I hung a clothesline on the wall and pinned up my pattern pieces. I hate having clutter everywhere when I’m sewing, and it can be so easy to lose a piece of a pattern. With everything pinned up, I can see it all easily without having it crowd my work space. I also don’t have to worry (yet) about Pidgin attacking the paper because someone (me) foolishly taught him to play with wadded up pattern paper when he was young. Pidgin favors my sewing desk as a nap spot. It’s cute, if sometimes inconvenient.
This stuff is frustrating to work with. If anyone is a pro and know some way to easily apply Hug Snug, lemme know. As is, I almost abandoned it and just serged the seam allowances. But I couldn’t bring myself to do that on my sister’s wedding dress. Is that silly? I know nobody would see it, and that it actually gives a very neat appearance, but it just seems so commercial.
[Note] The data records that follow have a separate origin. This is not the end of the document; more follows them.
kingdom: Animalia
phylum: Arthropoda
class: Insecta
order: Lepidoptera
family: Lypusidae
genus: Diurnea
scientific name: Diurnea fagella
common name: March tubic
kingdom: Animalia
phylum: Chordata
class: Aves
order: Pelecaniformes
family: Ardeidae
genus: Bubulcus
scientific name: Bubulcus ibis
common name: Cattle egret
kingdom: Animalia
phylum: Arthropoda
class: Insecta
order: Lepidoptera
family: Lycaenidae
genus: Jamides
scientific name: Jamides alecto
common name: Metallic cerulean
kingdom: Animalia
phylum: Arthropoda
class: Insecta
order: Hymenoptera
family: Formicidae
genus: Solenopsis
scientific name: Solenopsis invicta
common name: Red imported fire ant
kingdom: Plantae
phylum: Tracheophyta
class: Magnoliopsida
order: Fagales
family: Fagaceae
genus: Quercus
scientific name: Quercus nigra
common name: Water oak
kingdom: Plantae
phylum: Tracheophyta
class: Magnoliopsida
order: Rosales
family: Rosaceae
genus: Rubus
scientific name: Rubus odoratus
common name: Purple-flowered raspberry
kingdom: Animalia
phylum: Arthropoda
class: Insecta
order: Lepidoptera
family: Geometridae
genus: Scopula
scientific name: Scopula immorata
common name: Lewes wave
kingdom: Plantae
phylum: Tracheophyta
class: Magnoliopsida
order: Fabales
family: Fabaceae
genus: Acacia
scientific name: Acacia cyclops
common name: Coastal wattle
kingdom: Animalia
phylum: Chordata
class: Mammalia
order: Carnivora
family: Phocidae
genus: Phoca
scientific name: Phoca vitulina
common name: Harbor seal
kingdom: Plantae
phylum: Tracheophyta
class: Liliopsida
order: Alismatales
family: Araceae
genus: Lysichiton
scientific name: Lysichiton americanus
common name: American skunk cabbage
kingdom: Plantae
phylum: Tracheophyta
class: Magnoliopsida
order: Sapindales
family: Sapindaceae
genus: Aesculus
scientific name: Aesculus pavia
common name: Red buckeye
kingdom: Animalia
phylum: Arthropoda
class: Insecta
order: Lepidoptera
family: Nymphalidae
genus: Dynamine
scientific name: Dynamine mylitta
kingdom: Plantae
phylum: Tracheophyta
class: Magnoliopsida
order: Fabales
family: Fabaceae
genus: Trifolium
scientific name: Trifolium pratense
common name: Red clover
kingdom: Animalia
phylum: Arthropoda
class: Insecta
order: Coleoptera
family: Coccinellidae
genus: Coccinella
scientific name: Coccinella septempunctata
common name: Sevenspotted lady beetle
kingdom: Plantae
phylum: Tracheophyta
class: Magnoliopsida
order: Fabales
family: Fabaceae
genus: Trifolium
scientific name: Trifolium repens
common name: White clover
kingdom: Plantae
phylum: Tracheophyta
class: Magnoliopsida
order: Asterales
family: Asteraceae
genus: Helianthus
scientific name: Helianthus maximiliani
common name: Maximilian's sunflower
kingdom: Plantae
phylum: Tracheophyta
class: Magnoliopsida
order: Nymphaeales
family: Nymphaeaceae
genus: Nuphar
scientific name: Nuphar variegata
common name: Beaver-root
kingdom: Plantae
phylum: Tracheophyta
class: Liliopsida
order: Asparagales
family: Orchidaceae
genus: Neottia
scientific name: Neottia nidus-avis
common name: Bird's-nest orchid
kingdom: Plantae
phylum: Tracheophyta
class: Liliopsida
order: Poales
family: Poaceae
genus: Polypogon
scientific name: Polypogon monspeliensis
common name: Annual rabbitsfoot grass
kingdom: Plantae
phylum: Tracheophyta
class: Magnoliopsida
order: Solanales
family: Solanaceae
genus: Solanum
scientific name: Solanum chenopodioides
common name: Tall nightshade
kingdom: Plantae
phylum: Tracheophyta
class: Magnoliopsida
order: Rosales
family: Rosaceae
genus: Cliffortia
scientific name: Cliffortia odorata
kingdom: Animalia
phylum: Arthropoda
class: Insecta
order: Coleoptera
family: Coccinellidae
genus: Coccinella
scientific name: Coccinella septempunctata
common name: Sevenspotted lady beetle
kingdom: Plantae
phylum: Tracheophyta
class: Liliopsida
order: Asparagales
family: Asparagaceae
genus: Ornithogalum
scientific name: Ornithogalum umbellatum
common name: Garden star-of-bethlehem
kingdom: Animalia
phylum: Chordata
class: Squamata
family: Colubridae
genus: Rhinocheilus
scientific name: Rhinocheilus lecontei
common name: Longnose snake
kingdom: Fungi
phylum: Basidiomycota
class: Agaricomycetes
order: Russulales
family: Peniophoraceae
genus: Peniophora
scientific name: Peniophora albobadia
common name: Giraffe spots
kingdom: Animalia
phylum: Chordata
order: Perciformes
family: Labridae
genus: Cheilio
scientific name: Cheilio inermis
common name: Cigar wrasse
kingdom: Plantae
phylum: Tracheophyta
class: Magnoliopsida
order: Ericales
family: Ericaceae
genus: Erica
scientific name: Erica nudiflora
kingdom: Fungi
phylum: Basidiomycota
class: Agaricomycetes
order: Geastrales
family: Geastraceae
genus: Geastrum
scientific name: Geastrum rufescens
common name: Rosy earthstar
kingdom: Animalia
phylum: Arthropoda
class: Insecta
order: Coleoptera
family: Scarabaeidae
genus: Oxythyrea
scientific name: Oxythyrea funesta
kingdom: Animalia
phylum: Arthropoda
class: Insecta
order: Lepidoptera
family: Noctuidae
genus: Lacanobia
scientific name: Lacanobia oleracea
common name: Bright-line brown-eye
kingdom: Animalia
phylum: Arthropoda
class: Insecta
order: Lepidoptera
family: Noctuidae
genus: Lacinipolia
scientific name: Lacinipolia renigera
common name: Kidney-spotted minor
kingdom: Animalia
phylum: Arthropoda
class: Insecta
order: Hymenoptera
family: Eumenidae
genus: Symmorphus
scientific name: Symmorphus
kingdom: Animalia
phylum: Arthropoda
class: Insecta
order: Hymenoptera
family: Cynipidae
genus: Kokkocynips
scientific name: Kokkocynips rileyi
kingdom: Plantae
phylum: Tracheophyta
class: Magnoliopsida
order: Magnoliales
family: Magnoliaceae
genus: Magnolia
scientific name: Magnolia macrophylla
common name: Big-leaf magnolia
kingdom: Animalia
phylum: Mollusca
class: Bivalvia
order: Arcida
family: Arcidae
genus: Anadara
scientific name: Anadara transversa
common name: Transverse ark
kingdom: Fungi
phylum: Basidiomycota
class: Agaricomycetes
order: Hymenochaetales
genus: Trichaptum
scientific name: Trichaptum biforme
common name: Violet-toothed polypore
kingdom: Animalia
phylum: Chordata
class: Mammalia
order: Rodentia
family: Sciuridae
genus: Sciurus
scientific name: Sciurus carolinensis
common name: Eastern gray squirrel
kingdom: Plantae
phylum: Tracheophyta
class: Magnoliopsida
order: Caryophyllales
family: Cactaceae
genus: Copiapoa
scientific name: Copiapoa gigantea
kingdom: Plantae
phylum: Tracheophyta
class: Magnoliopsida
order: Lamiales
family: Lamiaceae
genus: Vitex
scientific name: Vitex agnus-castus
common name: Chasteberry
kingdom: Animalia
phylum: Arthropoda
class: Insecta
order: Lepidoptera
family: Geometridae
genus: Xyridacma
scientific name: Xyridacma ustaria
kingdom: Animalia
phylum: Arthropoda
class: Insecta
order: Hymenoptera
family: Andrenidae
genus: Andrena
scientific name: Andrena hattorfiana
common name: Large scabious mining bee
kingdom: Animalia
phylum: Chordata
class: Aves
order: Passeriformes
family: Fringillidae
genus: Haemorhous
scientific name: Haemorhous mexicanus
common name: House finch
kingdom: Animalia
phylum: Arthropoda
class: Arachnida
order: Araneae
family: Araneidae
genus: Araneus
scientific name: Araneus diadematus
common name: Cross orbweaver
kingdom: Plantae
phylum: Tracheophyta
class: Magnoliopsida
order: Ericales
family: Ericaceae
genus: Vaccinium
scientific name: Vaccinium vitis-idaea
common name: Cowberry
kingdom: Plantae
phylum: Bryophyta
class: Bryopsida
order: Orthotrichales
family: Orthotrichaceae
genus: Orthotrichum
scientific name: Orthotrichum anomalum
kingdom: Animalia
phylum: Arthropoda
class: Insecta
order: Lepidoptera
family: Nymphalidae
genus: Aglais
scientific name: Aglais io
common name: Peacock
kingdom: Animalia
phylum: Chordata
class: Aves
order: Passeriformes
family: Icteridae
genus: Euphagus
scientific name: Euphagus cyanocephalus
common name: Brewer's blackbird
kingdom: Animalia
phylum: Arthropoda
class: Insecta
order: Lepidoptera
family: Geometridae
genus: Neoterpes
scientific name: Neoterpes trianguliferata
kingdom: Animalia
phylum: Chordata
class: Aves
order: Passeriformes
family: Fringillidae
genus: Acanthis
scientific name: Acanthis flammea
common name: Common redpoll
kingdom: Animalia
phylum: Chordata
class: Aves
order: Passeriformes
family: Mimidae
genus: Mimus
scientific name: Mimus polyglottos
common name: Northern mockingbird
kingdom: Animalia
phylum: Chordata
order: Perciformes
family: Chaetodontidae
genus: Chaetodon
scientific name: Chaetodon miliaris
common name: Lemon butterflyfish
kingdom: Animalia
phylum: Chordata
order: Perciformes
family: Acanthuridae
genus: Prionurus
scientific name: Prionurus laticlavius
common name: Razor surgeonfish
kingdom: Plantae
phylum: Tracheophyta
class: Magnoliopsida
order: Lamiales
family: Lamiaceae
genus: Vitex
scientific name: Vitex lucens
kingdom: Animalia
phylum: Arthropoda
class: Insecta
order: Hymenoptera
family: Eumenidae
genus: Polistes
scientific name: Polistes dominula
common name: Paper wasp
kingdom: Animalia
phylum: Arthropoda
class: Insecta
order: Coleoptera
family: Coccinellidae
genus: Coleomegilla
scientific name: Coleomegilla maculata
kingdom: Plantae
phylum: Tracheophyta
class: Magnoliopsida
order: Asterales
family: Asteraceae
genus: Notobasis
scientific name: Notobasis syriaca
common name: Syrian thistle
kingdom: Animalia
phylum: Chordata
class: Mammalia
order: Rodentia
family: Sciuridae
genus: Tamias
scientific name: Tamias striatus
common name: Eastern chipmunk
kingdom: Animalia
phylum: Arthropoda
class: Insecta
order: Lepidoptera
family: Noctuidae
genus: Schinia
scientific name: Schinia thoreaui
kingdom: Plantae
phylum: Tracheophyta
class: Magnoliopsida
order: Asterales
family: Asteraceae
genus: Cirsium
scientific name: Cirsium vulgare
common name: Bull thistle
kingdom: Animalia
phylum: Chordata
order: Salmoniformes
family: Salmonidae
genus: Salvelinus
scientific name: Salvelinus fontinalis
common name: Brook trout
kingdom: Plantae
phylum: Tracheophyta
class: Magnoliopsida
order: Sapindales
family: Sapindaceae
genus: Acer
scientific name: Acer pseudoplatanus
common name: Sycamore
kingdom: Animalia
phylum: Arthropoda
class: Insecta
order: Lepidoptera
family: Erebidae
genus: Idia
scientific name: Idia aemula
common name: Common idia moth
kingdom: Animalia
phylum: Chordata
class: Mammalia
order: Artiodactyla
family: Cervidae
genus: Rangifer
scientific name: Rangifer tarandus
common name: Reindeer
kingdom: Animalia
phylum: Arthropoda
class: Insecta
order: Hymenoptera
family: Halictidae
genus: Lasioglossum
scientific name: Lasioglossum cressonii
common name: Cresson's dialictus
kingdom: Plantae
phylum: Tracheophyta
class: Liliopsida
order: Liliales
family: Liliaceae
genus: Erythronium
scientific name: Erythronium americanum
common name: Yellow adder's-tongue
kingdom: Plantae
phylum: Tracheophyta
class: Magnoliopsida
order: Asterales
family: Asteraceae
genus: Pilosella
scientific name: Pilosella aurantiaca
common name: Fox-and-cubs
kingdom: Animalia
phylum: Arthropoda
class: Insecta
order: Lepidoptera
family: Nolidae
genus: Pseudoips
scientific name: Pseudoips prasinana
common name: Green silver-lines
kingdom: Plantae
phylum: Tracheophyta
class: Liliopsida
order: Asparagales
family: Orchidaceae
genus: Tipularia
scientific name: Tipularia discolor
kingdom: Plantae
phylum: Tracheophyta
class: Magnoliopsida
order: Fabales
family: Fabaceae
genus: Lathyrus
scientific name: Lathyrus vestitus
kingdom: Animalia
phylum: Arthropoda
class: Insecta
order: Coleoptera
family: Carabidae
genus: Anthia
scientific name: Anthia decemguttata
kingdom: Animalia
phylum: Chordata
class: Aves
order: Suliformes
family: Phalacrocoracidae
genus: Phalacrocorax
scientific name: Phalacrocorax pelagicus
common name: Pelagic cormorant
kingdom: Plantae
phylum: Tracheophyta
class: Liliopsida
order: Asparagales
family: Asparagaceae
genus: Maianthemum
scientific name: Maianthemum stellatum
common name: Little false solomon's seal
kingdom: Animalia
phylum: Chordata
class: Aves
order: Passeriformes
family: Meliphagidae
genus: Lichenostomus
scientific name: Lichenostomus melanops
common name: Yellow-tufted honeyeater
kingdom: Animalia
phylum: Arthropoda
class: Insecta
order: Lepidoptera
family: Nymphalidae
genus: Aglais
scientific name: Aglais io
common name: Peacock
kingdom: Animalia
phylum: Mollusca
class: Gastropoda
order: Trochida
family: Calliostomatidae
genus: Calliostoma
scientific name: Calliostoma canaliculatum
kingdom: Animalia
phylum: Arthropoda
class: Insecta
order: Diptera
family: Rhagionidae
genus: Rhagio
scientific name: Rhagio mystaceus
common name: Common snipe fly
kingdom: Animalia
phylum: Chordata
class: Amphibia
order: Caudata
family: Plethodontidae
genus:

I kinda want this to be mistaken for a vintage dress. Even if that isn’t possible, the Hug Snug gives it a nice look.
There are some ripples and wrinkles in the binding, but most of these disappeared with a quick press of the iron. Thank you Josh, for suggesting that I iron the fold into the binding first. How the heck did he know? You should have seen my first attempt. It was ugly, and I ended up having to unpick about 7 feet of seam binding.
Now I’m pre-washing the lace and silk organza for the upper skirt and playing around with my lace options for the top…
Hopefully I’ll be back soon with another progress report!